Apart from being stopped for a few minutes while I worked out that I needed to add a new GPT partition to the new drive, it looked as though it was working… until.

During the remirroring I started getting some read errors from the other 1TB drive, so it looks as though I’d lost a few files.

Ideally I should have had the new drive connected up at the same time as the 2x1TB drives, but cabling and power wouldn’t let me. I’m not sure how I could have worked around that.

Second attempt

Bugger. Cancel current “zpool replace” operation with zpool detach ${NEW}, power the box down, replace the new drive with the old and bring it back up. It automatically resilvered, and despite the increasing error count, brought it back to a state where all files were readable.

Some reading and I realised I could boot without my SSD, so…

This time I shut the box down, removed the SSD boot drive and plugged the new 2TB drive in its place, then booted up from a USB key. All four hard drives now visible, so I ran zpool replace zdata ${OLD} ${NEW} and held my breath. Some time later it completed, after lots of read errors from the known-to-be-dying drive. I could now shut the box down, unplug the bad drive and plug in a second 2TB drive, then repeat the zpool replace to replace the other 1TB drive. Once again this completed successfully, so after removing the 1TB drive, plugging tbe SSD back in and rebooting I had my system back, now with a 2x2TB mirror and a 1x3TB vdev.
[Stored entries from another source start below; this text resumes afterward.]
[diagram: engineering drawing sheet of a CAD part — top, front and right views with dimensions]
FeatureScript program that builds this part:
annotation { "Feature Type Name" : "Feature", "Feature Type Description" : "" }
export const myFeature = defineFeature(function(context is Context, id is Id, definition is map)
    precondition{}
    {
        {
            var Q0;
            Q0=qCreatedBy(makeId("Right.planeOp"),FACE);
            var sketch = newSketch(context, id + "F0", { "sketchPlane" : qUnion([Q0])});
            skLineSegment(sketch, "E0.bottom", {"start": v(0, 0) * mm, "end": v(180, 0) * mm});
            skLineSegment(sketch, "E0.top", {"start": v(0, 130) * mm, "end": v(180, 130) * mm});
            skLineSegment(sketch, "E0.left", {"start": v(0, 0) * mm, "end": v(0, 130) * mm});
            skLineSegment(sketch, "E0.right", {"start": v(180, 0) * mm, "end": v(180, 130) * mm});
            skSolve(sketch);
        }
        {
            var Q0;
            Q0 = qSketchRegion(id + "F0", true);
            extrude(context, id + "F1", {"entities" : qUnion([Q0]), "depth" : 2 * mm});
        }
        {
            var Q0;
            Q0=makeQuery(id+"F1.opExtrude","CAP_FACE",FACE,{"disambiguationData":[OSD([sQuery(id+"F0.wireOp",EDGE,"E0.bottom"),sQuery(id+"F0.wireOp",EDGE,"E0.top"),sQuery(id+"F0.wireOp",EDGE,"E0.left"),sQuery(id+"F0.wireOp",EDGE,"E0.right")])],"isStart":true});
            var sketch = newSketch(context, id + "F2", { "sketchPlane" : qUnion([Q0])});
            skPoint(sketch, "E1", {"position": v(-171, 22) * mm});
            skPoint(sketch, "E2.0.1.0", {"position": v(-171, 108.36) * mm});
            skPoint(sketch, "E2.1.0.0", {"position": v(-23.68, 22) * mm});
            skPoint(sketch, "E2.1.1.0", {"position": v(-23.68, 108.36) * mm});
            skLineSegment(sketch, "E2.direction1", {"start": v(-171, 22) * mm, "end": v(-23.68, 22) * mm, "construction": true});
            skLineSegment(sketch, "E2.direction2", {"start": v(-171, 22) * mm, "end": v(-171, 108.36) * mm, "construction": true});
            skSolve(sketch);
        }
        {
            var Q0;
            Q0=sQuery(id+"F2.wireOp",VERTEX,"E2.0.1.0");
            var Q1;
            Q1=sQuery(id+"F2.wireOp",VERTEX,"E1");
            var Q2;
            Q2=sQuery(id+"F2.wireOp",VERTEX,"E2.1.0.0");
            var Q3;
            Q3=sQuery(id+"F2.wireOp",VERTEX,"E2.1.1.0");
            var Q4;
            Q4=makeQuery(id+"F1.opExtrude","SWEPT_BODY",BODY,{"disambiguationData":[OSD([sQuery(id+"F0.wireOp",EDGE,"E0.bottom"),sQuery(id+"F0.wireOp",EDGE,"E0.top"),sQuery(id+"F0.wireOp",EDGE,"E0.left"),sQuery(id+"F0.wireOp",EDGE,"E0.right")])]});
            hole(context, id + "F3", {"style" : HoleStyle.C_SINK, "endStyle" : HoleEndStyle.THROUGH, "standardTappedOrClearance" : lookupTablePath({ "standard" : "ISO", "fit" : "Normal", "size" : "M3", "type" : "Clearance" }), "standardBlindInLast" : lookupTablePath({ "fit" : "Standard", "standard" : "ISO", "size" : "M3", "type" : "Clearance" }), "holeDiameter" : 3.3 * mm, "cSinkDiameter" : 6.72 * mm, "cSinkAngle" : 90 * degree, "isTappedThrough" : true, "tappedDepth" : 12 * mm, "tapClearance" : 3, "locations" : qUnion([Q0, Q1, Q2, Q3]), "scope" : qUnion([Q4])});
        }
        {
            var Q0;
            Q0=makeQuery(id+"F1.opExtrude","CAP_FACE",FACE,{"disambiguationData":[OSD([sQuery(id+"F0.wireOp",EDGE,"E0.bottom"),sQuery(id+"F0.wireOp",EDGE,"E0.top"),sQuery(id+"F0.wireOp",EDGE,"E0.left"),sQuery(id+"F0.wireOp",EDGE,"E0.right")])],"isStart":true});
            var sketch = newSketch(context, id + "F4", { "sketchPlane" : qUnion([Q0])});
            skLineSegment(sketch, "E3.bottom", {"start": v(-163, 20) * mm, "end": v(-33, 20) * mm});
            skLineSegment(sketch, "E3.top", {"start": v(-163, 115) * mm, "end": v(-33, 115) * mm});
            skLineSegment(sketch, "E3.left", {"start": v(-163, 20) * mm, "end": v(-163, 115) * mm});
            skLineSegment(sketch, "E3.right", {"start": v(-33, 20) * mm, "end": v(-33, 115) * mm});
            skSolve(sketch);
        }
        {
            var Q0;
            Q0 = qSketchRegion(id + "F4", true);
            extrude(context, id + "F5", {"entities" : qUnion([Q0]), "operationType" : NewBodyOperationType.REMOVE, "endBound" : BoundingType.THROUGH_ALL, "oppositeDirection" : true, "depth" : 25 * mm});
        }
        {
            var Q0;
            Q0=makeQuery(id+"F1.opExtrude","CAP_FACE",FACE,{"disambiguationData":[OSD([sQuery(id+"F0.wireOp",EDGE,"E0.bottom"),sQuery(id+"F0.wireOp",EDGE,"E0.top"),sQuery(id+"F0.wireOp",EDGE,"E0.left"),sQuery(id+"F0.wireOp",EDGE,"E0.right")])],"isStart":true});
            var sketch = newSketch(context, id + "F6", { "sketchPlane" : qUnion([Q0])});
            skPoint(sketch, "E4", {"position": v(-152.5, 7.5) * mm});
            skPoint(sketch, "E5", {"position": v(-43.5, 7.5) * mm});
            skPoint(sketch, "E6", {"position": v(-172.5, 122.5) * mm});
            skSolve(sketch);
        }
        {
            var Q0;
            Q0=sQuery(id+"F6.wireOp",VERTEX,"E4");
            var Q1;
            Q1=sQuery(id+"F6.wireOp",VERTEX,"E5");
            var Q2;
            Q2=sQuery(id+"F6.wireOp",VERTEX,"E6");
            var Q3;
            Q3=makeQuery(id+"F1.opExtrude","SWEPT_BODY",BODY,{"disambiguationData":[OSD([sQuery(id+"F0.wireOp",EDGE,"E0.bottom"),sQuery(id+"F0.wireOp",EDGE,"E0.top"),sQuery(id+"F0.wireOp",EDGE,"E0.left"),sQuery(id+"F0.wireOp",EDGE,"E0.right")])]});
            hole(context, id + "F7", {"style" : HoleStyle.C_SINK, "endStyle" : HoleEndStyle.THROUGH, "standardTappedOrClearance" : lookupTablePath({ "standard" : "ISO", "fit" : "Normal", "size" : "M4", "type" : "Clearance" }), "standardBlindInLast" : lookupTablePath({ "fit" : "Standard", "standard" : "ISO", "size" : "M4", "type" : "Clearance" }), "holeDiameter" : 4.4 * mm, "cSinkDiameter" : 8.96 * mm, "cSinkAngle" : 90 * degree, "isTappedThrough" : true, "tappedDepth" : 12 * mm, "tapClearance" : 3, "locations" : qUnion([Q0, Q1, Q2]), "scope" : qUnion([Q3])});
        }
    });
Third time unlucky or perhaps lucky

A week passed and one of the two “new” 2TB drives suddenly developed a number of checksum errors so I decided to replace it with a third 2TB drive I had lying around. A zpool scrub reported no problems, and I decided to again boot from USB and replace the drive while the bad one was available, to avoid any occurrence of problems such as I’d experienced in my first attempt.

No such luck, I’d run “zpool replace” and stepped back to wait… and wait… and wait. After ten days into “zpool replace” and with a “zpool status” that kept alternating between reporting 200GB done and 1.5GB done I gave up, zpool detach on the third new drive to kill the replace, powered down, unplugged the bad drive and brought the box back up with one half a mirror and one new drive. This time “zpool replace” completed in about 45 minutes!

Done

I think I’m done. The box is in no worse I condition than when I started, I still “hate my data” according to all the zfs conventions. I should either add a mirror to the unmirrored vdev, or replace the current pool with either a single 2 drive mirror or 3 drive raidz1 set. Now if only zfs allowed removal of vdevs.

Lessons? Don’t just make a backup, check that I can read it before doing games like this. Don’t mix your home development mucking-about box with your home server.